Showing posts with label Lytton Strachey. Show all posts
Showing posts with label Lytton Strachey. Show all posts

Friday, February 15, 2019

The Garnett Family (3): "Bunny"


Lytton Strachey, perhaps the most thoroughly naturalised of Bloomsbury insiders, once decided that it would be interesting to try to record in detail the events of a single day:
... to realize absolutely the events of a single and not extraordinary day - surely that might be no less marvellous than a novel or even a poem, and still more illuminating, perhaps! If one could do it! But one can't, of course. one has neither the power nor the mere physical possibility for enchaining that almost infinite succession; one's memory is baffled; and then - the things one remembers most one cannot, one dares not ...


Michael Holroyd & Paul Levy, ed.: The Shorter Strachey (1980)


He decided to have a go at it, anyway. The day he chose was Monday June 26th, 1916. The results were not published till long after his death, in The Shorter Strachey (1980), but they do constitute an irreplaceable record of Bloomsbury in wartime. His biographer Michael Holroyd gives the background of the piece as follows:
Rejected as a conscientious objector, Strachey was also rejected as unfit for any kind of military service. On 26 June 1916 he was staying at Wissett Lodge, a remote Suffolk farmhouse where Duncan Grant and David Garnett had set themselves up as official fruit farmers under the National Service Act. His description of this Bloomsbury colony gives an authentic picture of a matriarchy presided over by Vanessa Bell. [21]


Christopher Hampton, writ. & dir.: Carrington (1995)

◆ Exercise set ◆
a) According to the blog post, which day did Strachey choose for his detailed record of a single day?
b) Rewrite the passage of the blog post between "Friday, February 15, 2019" and "ed.: The Shorter Strachey (1980)", inclusive, substituting "members" for "insiders".

◆ Recorded data ◆

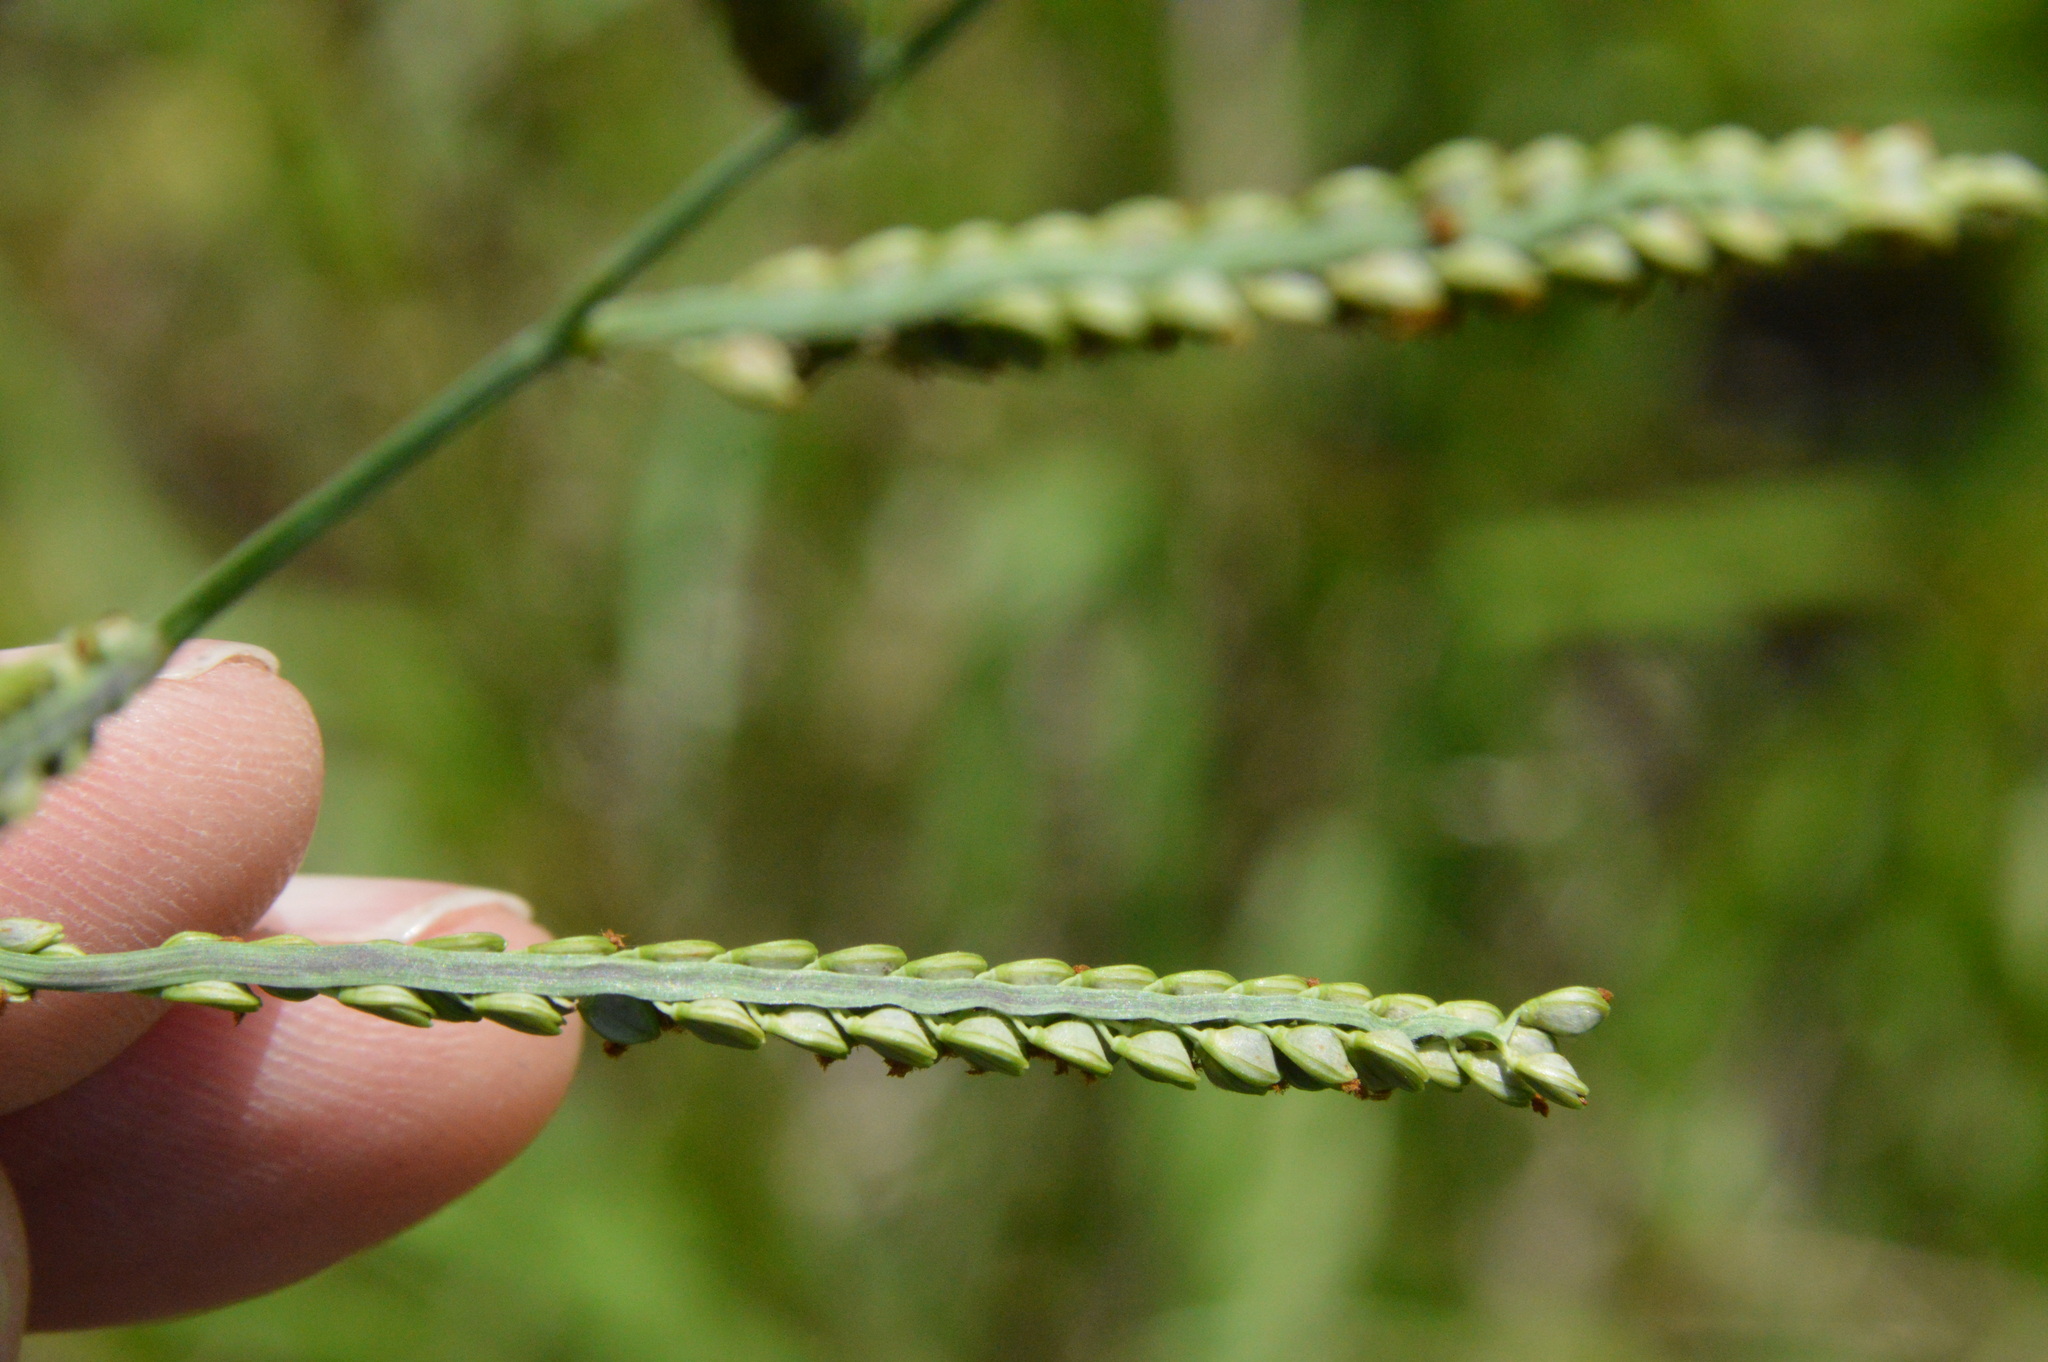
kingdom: Plantae
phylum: Tracheophyta
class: Liliopsida
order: Poales
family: Poaceae
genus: Paspalum
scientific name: Paspalum plicatulum
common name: Top paspalum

◆ Answer set ◆
a) Monday June 26th, 1916.

b)
Friday, February 15, 2019

The Garnett Family (3): "Bunny"


Lytton Strachey, perhaps the most thoroughly naturalised of Bloomsbury members, once decided that it would be interesting to try to record in detail the events of a single day:
... to realize absolutely the events of a single and not extraordinary day - surely that might be no less marvellous than a novel or even a poem, and still more illuminating, perhaps! If one could do it! But one can't, of course. one has neither the power nor the mere physical possibility for enchaining that almost infinite succession; one's memory is baffled; and then - the things one remembers most one cannot, one dares not ...


Michael Holroyd & Paul Levy, ed.: The Shorter Strachey (1980)